Baba says, ‘Happiness is the special basis of Brahmin life. There is the difference of day and night between temporary happiness and the permanent happiness based on the complete and perfect stage.’
It is remembered that ‘there is no nourishment like happiness‘ and it is also remembered that: ‘there is nothing lacking in the treasure store of Brahmins’. Happiness is based on contentment that comes from being full of all attainments and therefore, it would lead one to conclude that there can be no one as constantly happy as Brahmins. And yet, this is not reality. ‘It is one thing to have the attainments and a different thing to know how to use them‘, says Baba. It’s like having all the finest new clothes hanging in the closet but never actually putting them on. Unless I put them on, I don’t experience them and therefore don’t have happiness. In fact, the sparkle of happiness on one’s face is the visible form of attainment. Baba says, ‘no matter how much someone might say that they are happy and that it’s others that don’t understand, their face reveals the truth.‘
And so Baba says: check if you are constantly happy with yourself, with others and with service?
The easiest way to be happy with myself is to follow Shrimat accurately. The quicker I learn to just obey God’s directions without second thought, the better off I’ll be and feel. There will be times when the Shrimat I receive makes no sense to me, in fact, it may be the exact opposite of what I expected to hear but rather than try to analyze it, if I can just obey in faith, I will see the benefit of that obedience; in time, I will see why Baba told me what He did. But often that second and third thought gets in the way of prompt obedience- I start to doubt, to question, sometimes I even think it’s unfair, then I reach out to others to ask for their opinion hoping they agree with my doubts which inevitably leads to disobedience and therefore lack of attainment. When I realize that God is my Father, that He is for me and not against me, when I make Him my One trust and One Support, I obey.
Sometimes, I think that just because I am God’s child, storms won’t come to me. Baba says, ‘storms come to everyone‘. In fact, they will come with even more force to me because I am God’s child and they often come in the form of difficult people and situations. When I fail to recognize that this is attainment, I see it in it’s superficial form as opposition. It’s like when it don’t realize the benefit of fire, I allow it to burn me rather than the junk I don’t want. To burn myself is to complain and become bitter: ‘why is this happening to me?’, ‘this is just my karma…’, ‘why do they behave this way…’, ‘Baba, get me out of this situation…move this person from here…’. But when I am aware of how the drama and Baba work, I realize that if the person or situation is in my life, they are required in my journey; they come bearing the gift of an important lesson for me that only they can deliver. My role is to trust the benevolence of God and the drama, recognize the lesson and learn it. The quicker I learn, the quicker I move on to the next chapter. The more I resist, the more times I get to take the same test.

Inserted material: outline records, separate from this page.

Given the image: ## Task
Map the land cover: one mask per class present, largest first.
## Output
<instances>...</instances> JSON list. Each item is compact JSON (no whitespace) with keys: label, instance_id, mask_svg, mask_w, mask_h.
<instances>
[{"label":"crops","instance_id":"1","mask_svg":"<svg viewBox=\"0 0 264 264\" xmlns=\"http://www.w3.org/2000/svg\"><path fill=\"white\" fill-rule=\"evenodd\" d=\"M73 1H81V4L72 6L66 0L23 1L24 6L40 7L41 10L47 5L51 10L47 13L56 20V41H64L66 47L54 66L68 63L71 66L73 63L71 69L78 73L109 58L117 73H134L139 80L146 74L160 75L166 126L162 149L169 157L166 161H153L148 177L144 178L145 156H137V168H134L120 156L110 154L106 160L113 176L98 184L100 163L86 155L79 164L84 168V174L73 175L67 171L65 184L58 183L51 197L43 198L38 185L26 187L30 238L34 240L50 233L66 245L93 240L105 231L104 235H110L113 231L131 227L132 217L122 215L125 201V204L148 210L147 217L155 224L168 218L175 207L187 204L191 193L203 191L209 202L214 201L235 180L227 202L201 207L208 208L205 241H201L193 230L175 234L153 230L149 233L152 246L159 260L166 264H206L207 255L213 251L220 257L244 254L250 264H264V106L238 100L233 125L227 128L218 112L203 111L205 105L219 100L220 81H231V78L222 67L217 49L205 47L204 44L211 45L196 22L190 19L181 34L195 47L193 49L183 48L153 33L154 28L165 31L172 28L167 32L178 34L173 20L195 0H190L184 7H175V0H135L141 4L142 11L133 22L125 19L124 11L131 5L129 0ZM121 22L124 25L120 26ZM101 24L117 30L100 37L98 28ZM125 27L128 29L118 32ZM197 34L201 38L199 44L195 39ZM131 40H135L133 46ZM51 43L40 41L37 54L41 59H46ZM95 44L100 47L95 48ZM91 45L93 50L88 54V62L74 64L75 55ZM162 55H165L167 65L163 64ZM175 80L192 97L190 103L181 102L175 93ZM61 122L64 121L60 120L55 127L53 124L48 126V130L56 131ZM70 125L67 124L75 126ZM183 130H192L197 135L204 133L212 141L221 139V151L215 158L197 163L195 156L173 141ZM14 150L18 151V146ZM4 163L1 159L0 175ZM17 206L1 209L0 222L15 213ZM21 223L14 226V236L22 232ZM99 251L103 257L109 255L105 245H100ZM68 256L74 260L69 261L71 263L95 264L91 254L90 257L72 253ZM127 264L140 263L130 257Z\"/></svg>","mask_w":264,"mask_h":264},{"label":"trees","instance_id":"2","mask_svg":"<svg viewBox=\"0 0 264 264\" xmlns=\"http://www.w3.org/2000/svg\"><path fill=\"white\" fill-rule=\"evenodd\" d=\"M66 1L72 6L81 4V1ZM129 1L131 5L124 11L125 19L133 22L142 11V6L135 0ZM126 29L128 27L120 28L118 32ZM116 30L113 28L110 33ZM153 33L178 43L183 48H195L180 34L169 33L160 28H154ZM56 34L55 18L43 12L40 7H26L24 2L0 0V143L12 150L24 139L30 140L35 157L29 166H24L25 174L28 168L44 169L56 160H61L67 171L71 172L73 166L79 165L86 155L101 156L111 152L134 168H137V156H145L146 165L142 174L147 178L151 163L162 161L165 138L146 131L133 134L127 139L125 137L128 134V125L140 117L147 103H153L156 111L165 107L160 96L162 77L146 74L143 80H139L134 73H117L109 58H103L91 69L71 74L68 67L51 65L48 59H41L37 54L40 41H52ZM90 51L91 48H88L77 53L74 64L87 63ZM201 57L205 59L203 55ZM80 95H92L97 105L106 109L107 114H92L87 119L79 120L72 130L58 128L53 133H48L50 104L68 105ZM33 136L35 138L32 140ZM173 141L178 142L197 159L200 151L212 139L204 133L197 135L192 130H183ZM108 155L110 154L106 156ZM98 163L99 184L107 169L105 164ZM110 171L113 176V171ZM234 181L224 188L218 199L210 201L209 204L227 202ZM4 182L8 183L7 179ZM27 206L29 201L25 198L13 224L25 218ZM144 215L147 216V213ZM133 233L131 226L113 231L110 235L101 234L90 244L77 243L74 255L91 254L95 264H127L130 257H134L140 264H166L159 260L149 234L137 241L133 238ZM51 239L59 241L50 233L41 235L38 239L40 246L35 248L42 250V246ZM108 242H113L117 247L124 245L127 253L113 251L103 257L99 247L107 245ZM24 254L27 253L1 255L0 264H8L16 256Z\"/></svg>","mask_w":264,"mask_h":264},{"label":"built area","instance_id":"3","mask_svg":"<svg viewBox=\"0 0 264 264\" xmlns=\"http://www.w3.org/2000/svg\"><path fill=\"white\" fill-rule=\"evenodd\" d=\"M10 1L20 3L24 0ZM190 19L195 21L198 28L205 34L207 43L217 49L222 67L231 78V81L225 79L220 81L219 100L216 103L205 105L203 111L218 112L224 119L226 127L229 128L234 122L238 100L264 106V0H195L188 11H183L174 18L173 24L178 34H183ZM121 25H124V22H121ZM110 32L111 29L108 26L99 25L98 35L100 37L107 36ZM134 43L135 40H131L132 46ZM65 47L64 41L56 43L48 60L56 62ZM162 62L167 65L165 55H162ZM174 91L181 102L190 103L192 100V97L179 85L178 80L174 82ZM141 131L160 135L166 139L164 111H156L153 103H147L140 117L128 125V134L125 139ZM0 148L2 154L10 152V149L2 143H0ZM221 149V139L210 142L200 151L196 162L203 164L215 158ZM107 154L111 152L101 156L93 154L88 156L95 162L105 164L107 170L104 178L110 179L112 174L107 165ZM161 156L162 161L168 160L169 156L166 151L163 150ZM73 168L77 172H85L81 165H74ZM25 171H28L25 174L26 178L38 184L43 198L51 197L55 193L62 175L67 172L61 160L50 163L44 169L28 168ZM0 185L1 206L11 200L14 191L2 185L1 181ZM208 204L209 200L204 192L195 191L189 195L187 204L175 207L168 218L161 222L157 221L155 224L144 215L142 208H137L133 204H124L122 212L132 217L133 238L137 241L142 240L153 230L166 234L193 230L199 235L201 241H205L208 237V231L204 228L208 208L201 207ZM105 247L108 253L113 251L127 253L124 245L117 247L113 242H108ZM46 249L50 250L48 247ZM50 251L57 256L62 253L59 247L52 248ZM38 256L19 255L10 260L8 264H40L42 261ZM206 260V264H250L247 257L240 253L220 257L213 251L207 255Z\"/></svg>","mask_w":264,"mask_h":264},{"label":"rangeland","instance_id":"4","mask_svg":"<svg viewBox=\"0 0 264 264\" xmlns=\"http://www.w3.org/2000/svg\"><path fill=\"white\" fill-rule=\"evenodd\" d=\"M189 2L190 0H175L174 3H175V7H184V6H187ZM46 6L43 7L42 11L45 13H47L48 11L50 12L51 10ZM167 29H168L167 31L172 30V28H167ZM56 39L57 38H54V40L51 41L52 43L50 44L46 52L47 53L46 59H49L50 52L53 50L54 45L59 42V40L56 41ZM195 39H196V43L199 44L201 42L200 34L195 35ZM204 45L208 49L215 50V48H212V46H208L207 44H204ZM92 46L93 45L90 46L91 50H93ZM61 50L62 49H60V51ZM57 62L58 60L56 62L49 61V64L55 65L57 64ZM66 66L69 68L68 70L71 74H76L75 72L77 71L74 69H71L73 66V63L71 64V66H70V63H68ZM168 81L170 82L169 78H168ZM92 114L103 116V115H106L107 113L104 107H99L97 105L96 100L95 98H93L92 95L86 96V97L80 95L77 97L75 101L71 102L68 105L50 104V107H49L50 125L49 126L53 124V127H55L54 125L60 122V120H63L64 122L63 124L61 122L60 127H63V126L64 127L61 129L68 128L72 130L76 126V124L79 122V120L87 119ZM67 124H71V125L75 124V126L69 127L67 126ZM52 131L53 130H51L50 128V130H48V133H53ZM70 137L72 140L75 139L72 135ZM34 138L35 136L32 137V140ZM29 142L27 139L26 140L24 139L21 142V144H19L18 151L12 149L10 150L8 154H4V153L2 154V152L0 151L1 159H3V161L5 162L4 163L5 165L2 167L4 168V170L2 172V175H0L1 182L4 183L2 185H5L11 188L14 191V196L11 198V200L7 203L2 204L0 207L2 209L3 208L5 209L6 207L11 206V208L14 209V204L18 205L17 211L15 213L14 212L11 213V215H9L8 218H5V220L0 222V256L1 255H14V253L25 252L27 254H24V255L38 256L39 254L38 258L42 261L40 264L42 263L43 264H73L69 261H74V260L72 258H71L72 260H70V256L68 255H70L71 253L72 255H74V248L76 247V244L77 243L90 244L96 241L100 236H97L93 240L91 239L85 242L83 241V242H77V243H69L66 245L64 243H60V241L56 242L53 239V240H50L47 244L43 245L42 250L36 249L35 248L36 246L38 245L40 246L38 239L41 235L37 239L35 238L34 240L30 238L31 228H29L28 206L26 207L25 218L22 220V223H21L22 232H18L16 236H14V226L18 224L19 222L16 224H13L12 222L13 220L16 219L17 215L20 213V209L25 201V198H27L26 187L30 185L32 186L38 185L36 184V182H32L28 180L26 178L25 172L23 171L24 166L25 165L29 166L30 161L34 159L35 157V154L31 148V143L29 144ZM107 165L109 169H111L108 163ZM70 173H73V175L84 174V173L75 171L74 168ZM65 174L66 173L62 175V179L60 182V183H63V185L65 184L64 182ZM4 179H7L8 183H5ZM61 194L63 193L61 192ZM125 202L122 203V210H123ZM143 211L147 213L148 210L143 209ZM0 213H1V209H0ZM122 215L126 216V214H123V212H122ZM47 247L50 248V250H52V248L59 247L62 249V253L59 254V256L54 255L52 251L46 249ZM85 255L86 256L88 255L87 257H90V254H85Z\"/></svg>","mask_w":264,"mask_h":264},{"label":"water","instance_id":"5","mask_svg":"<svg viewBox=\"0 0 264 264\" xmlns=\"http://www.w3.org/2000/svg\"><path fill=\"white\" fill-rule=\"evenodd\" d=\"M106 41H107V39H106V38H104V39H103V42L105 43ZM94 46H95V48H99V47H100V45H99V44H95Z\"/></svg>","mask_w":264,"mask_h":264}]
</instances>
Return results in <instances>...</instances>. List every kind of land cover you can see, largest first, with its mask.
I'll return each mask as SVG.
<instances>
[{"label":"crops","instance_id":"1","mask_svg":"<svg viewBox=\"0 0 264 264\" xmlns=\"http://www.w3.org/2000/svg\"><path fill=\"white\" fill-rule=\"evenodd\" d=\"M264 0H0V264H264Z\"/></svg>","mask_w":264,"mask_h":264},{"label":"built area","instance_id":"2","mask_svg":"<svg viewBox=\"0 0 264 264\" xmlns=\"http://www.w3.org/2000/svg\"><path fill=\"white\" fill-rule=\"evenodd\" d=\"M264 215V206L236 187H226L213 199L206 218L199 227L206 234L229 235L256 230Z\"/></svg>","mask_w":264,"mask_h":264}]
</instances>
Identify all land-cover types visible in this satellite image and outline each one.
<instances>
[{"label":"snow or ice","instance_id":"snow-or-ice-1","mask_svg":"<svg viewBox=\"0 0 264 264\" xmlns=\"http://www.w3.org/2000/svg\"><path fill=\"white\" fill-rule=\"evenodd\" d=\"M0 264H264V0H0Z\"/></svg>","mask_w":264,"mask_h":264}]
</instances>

But because I am not tuned-in to my own folly, I sulk with God and wilt: ‘why isn’t Baba doing anything to help me?’ without realizing that He is helping me; it’s my perspective that’s off. He isn’t interested in changing my circumstance, He is interested in changing me; He is using the circumstance or that person as sandpaper to rub the rough edges off of me. Rather than question, complain or try to correct the scenes of the drama, let me tune-in and work with the drama and God.
Something else that happens when I am not tuned-in is that I become discontent with my part in the drama or in service. Each one of us has been on our own unique strengths and our own unique parts in service. My job is not to compare my part with someone else’s part but rather to do my part to the best of my ability with sincerity and dedication, that’s all. God doesn’t expect me to do anything I haven’t been equipped to do but He does expect me to do the best with what I have been given. If I can do that, it doesn’t matter if I am in the kitchen or on stage, it’s equal. But when I don’t realize this and start to compare….then, I get jealous, get into competition, start to do unnatural things to get somewhere I am not meant to nor asked to be just to prove that I too can do it. Baba says, ‘you do disservice and defame the Father and the family.‘ Let me recognize the specialties that God has given me and excel at serving with them. Then, when God is ready to take me to a new level, He will do it suddenly and without me needing to ask for it.
So, says Baba, recognize the Godly attainments of the confluence age and become content with yourself, with others and with service. In fact, the way I honor the Father is through being constantly happy because it is proof of His goodness in my life. This is how I praise the Father, the drama and my elevated role in the drama. Rather than ‘why?’, I say, ‘wah!’ ‘The final offering to be made into this sacrificial fire will be the constant happiness of all Brahmins’, says Baba. Then there will be revelation, that is, the sound of praise will resonate; the flag of victory will be hoisted. So now, remain constantly happy and make others constantly happy.